Originally posted on 10/26/2020:

Quote Originally Posted by KVB View Post
It is not likely wiser to arbitrarily take what you think are key numbers from a a different sport to apply to the NFL but you could always back test.

Another suggestion would be in fact to make a more meaningful adjustment to the key number and use a recency effect with a larger sample.

Going with the "classic" numbers may throw you off a little, but perhaps not much.

Try looking at the last 20 years or so, then see what you consider the top 5 in order. It will be different that what you have. You can weight the recent higher scoring as well but be careful, the market because the market may not be what you think it is.

Why adjust at all right now?

The lines are within reason of the distribution of NFL scores and the Total count based on the closing line is basically a 50% split with 51 games going UNDER and 51 games going over with a couple of pushes.

The public favors OVERs and favorites and from your post it sounds like you do the same. Scores might be higher on average, but what about medians? Keep an eye on the variance and standard deviations of the lines and results for the league as a whole and the teams specifically. It will reveal quite a bit. As with every year, the market has overestimated scores for a slew of teams.
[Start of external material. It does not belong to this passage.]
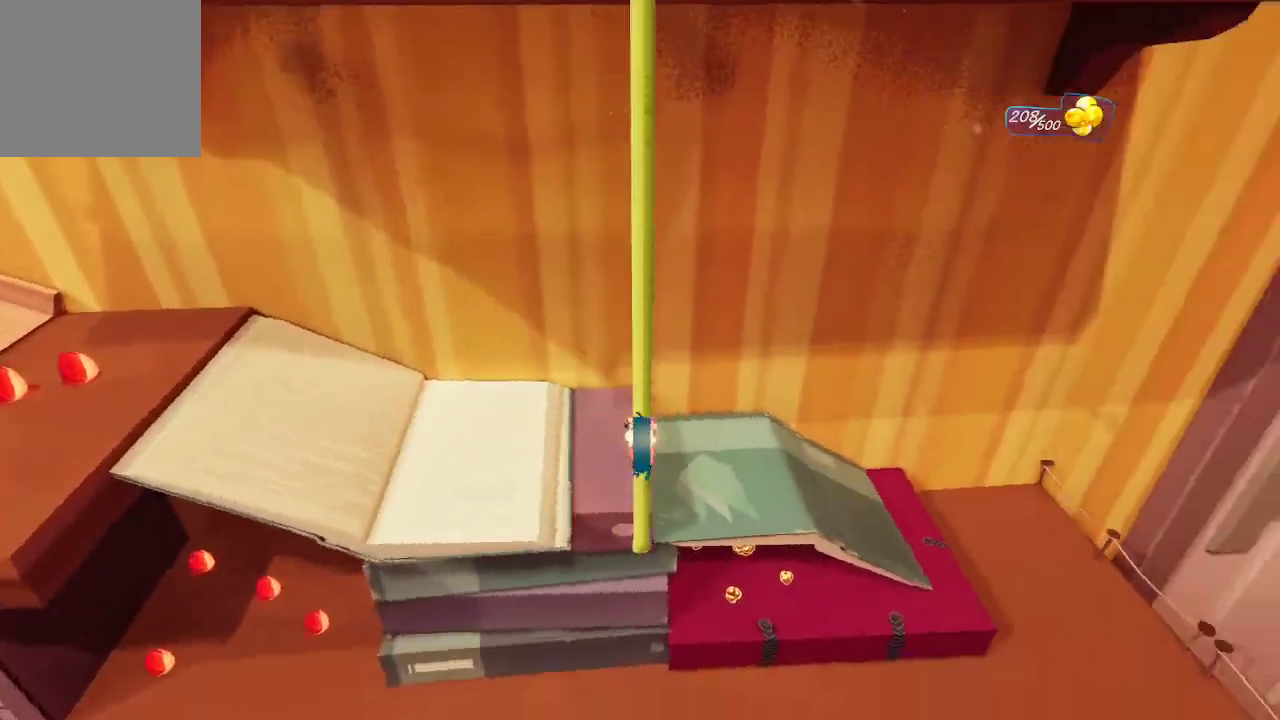
{"buttons": [], "left_stick": "right", "right_stick": "center", "events": [[33, "right_stick", "center"], [367, "left_stick", "down-right"], [433, "A", "down"], [467, "left_stick", "right"], [500, "A", "up"]]}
Taking numbers from a large sample of NCAAF games and laying them over the NFL might be a decent hypothesis to start with, but I think there are better ways figure NFL key numbers and to use them effectively.

Keep in mind theres been a few major changes in NFL land, one people miss extra points because its kicked from further out. Second thing, it may be that coaches are now going for 2 more often, and the starting drive goes from 25 instead of 20 for touch backs.